● **Exercise brief**
Reproduce the lines below word for word, starting at the line that contains "collection date: 1897-08-14" and stopping after the final line.

● **Given records**
========================================

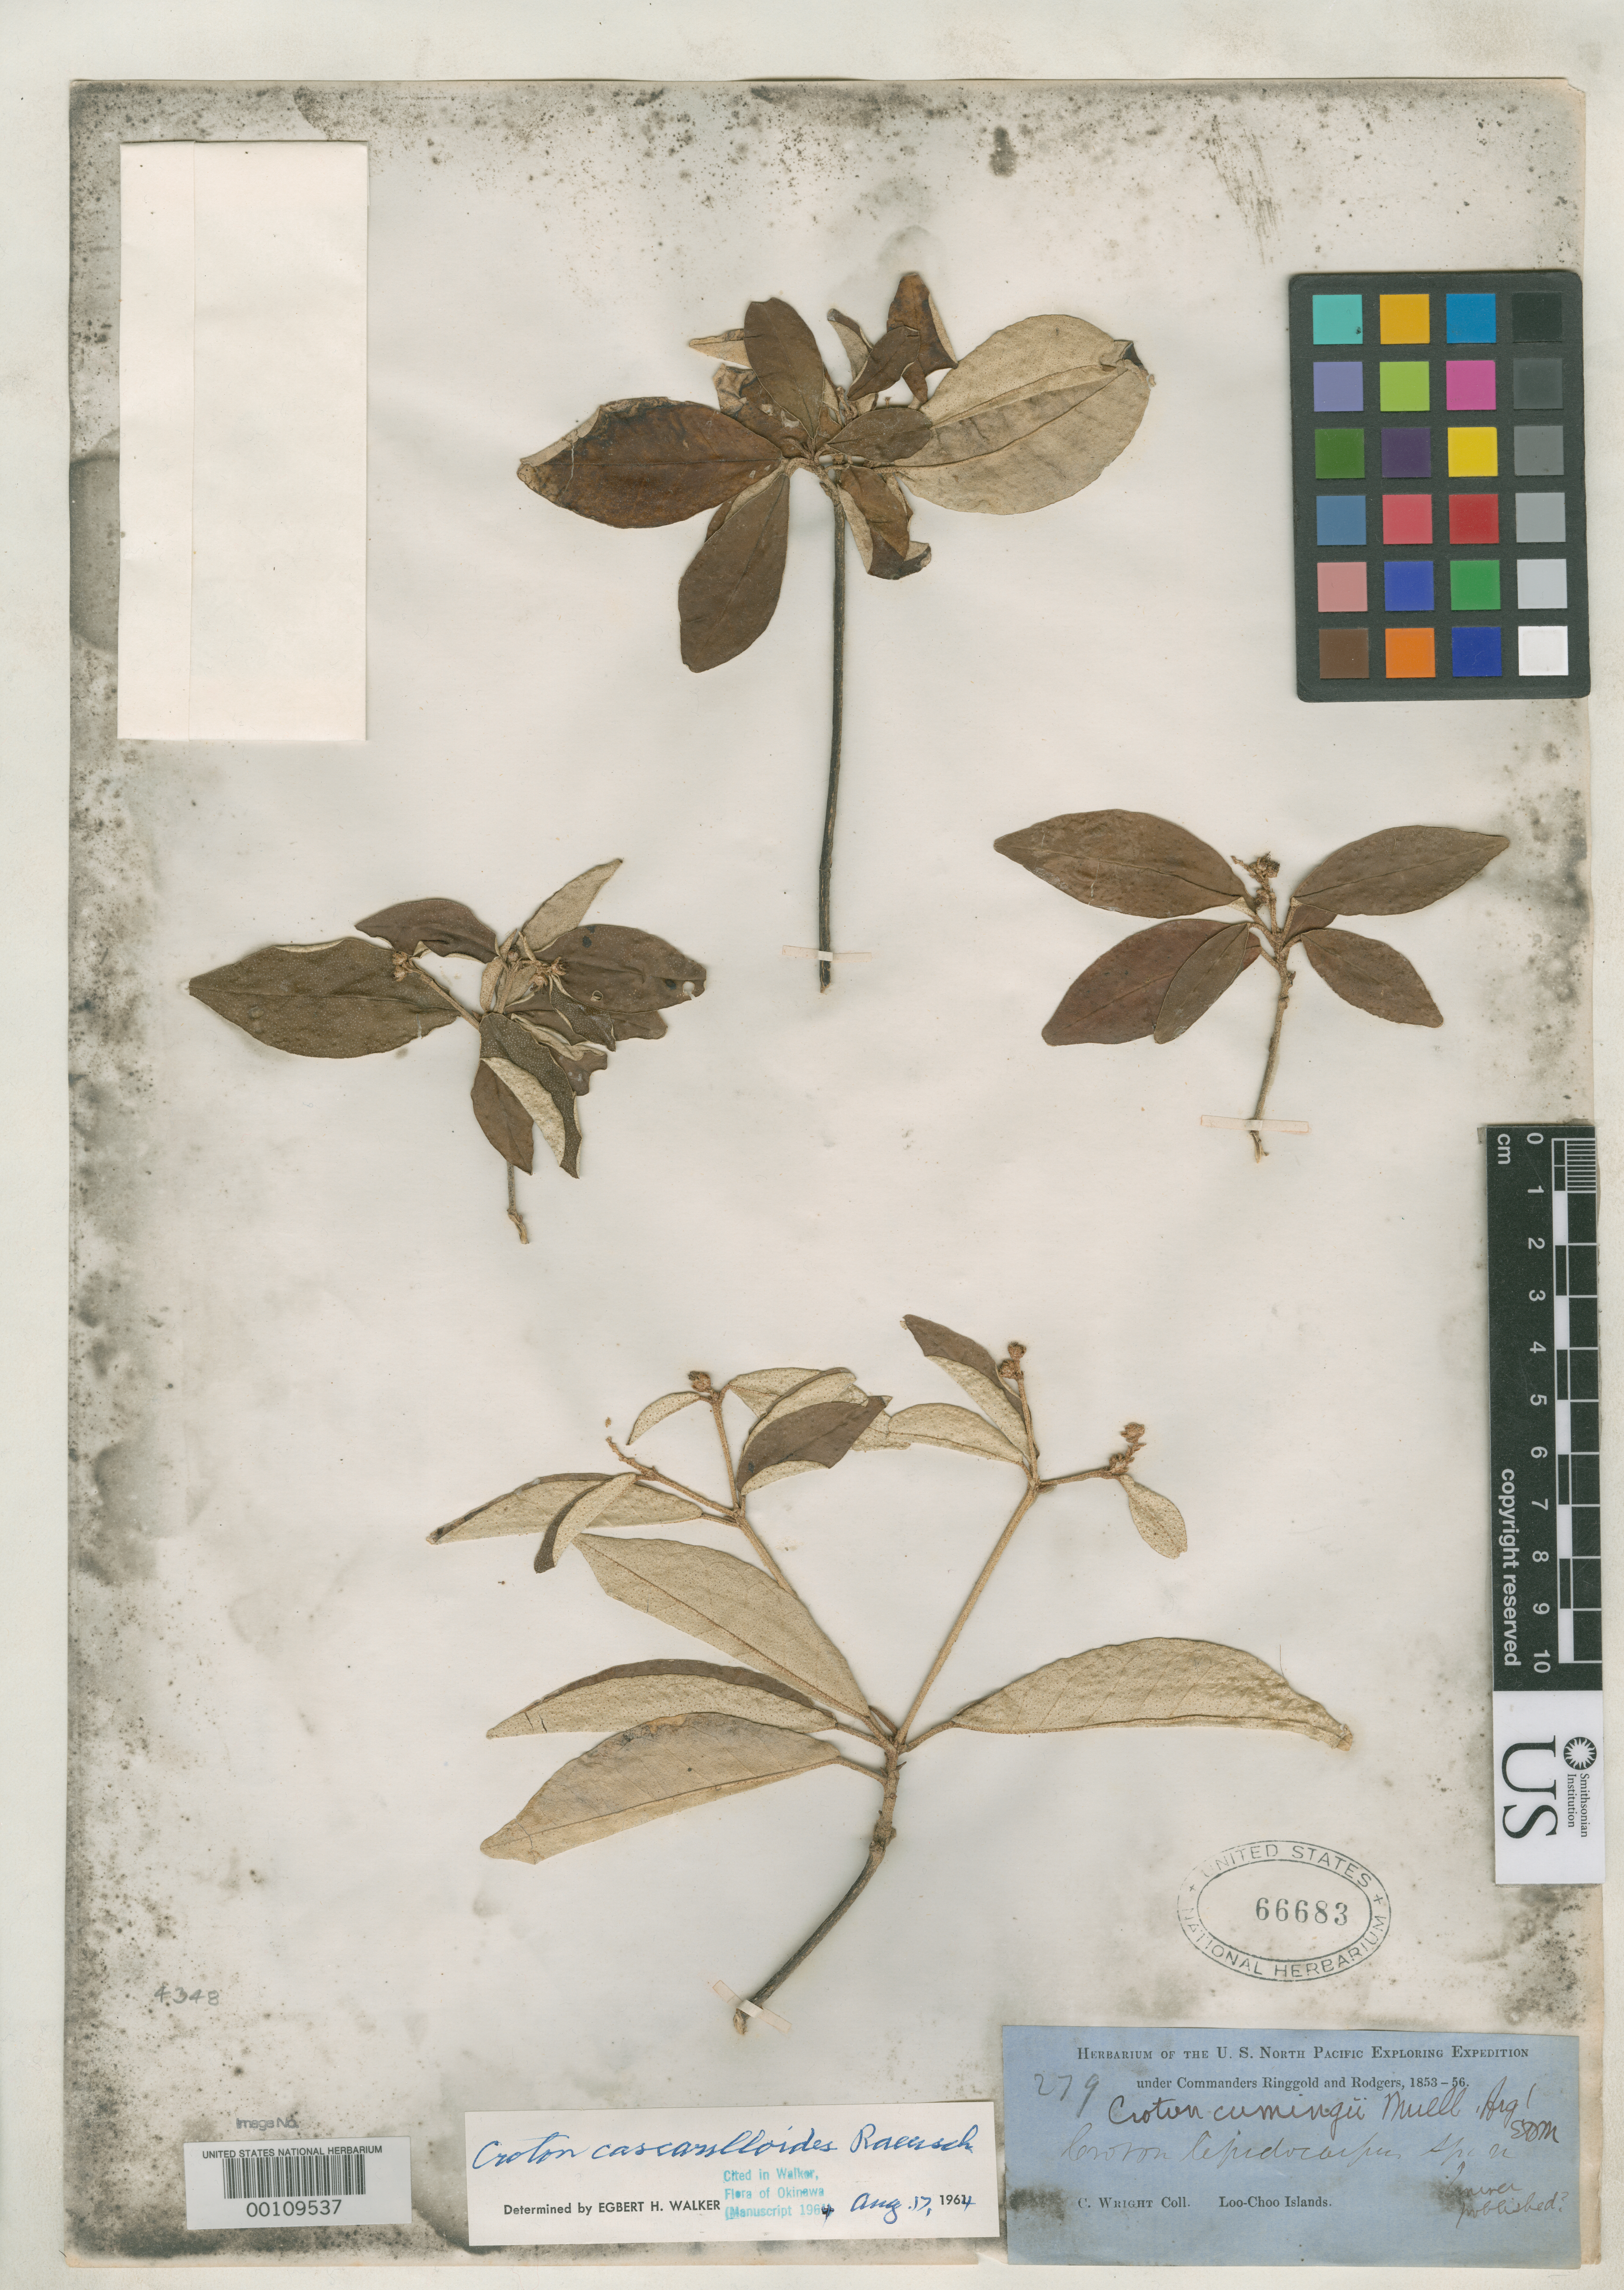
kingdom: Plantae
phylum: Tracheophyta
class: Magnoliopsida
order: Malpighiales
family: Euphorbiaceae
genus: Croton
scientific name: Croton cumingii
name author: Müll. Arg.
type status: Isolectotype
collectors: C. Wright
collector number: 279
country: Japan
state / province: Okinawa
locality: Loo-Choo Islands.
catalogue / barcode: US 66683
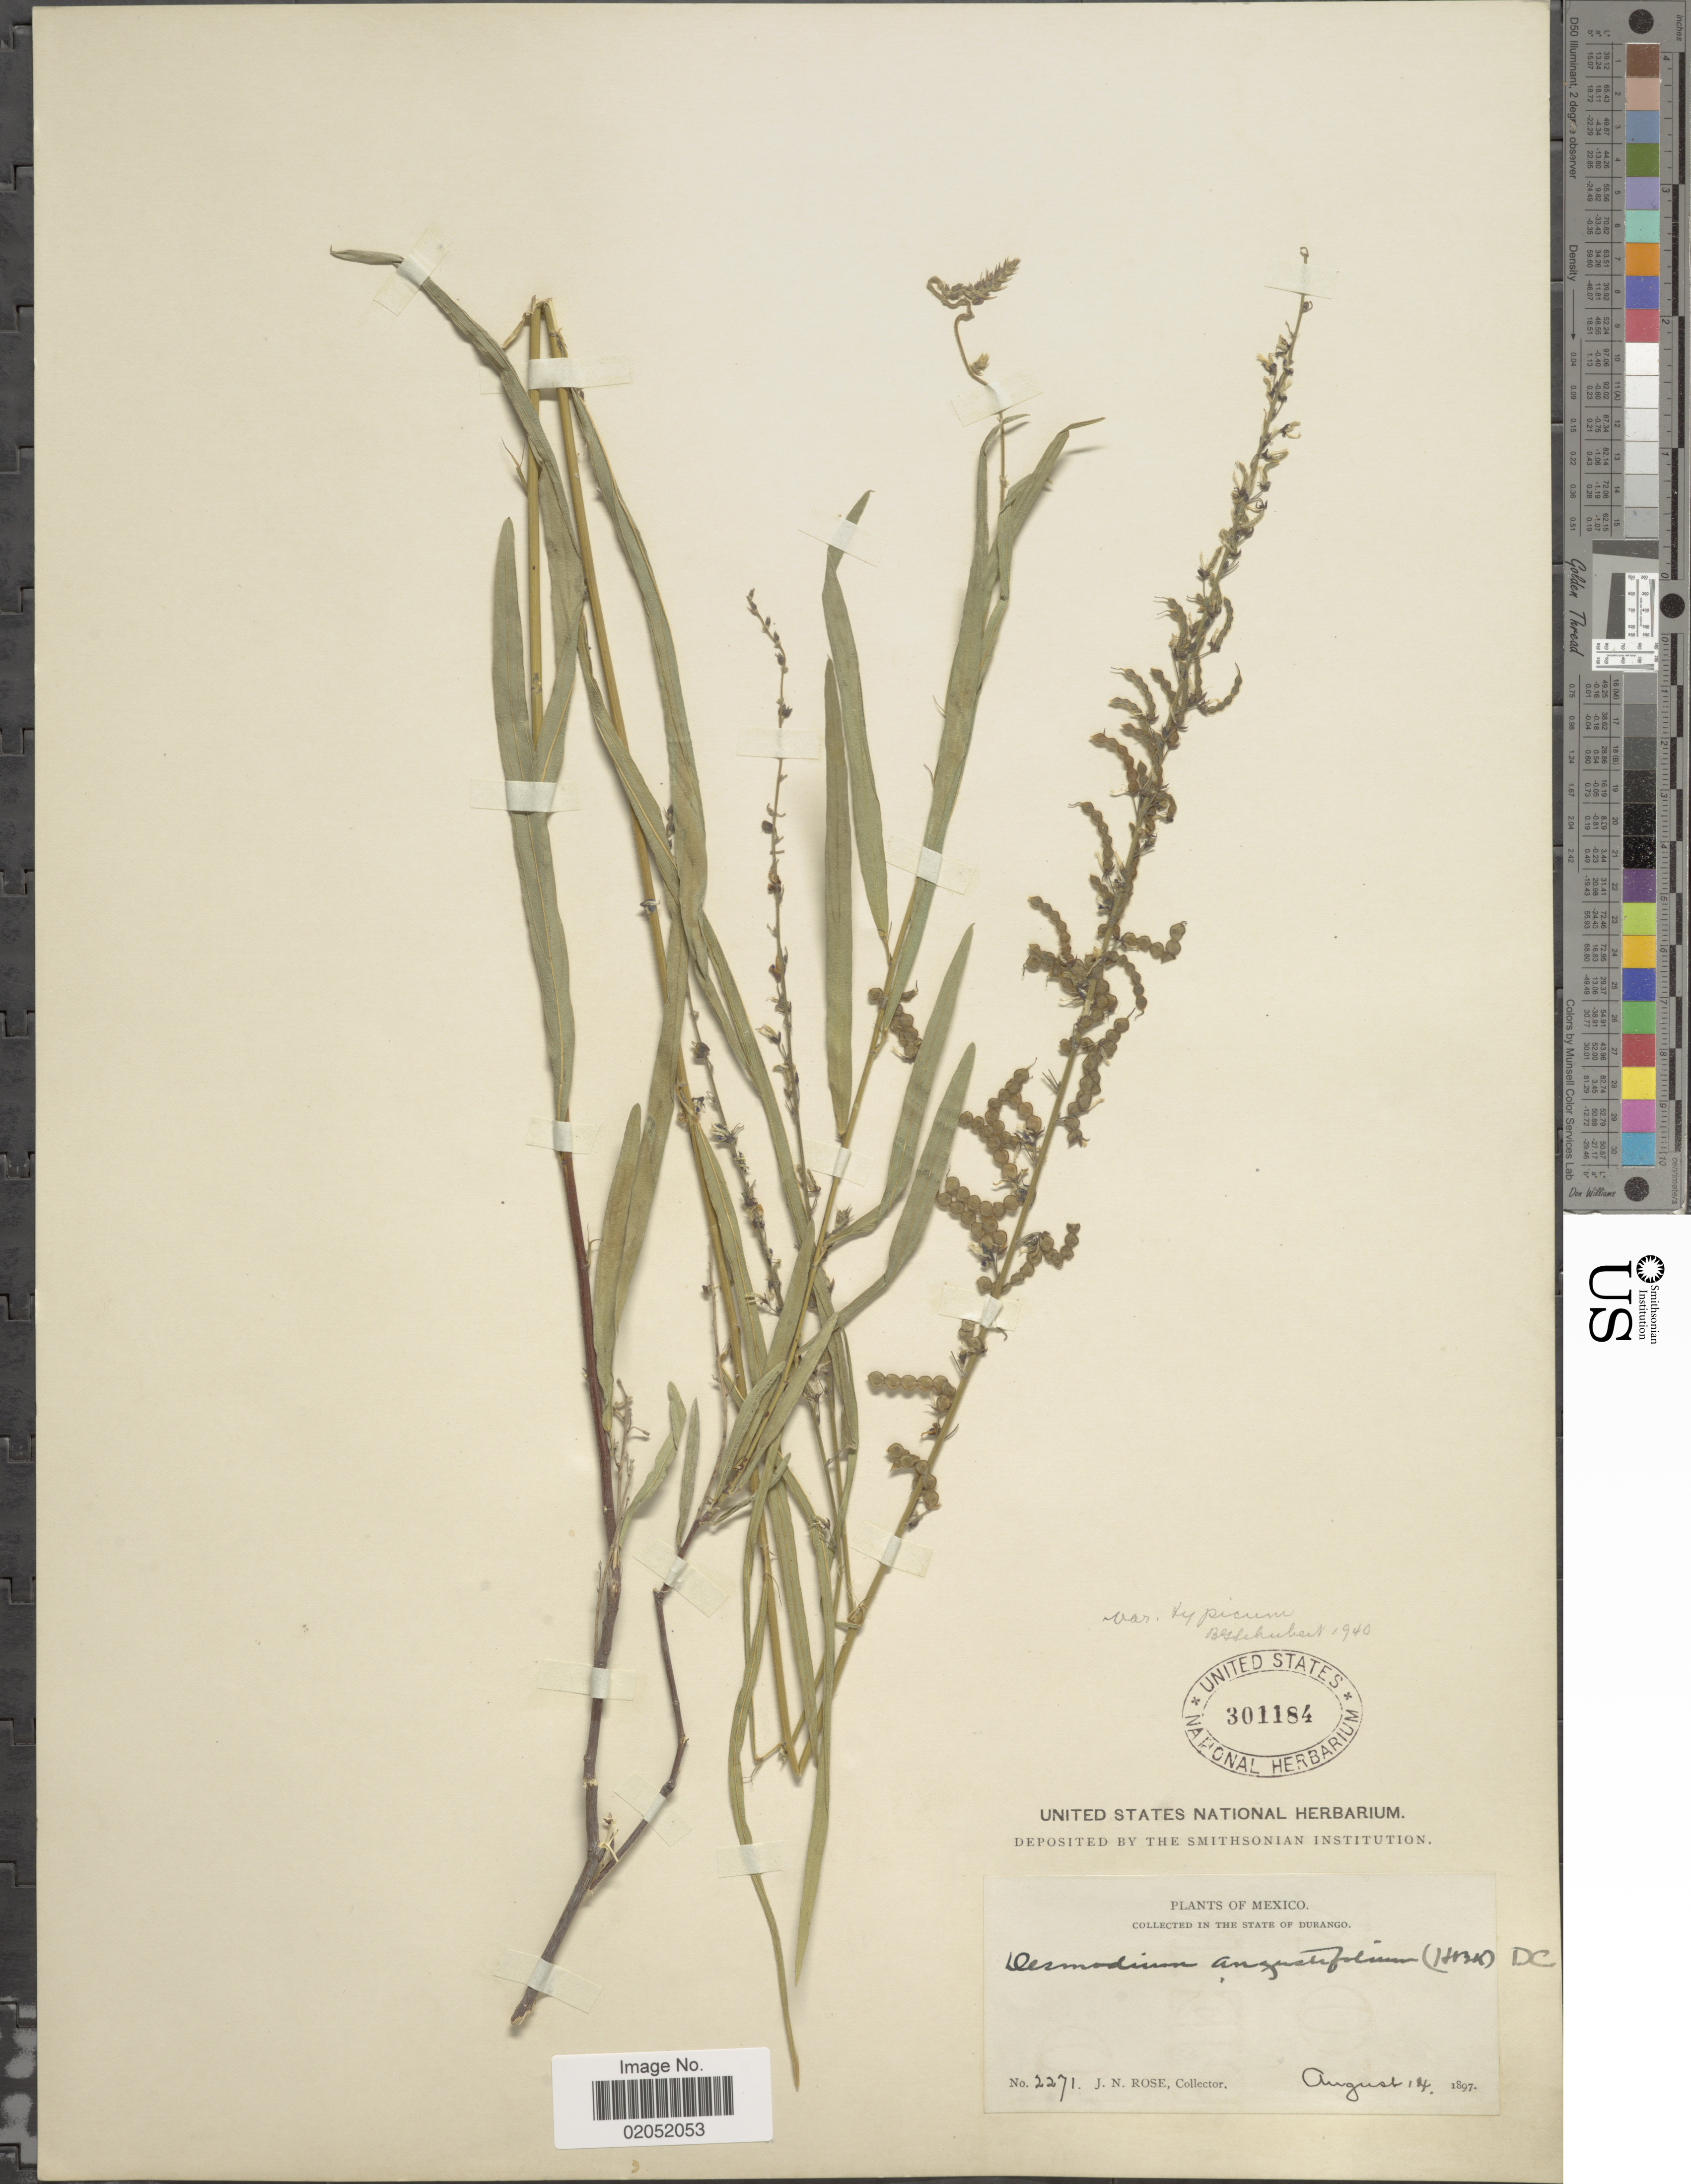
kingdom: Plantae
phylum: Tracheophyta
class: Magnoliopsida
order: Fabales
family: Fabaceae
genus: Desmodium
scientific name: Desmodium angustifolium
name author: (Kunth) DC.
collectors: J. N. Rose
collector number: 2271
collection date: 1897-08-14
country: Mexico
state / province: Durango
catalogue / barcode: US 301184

========================================

● **Task response**
collection date: 1897-08-14
country: Mexico
state / province: Durango
catalogue / barcode: US 301184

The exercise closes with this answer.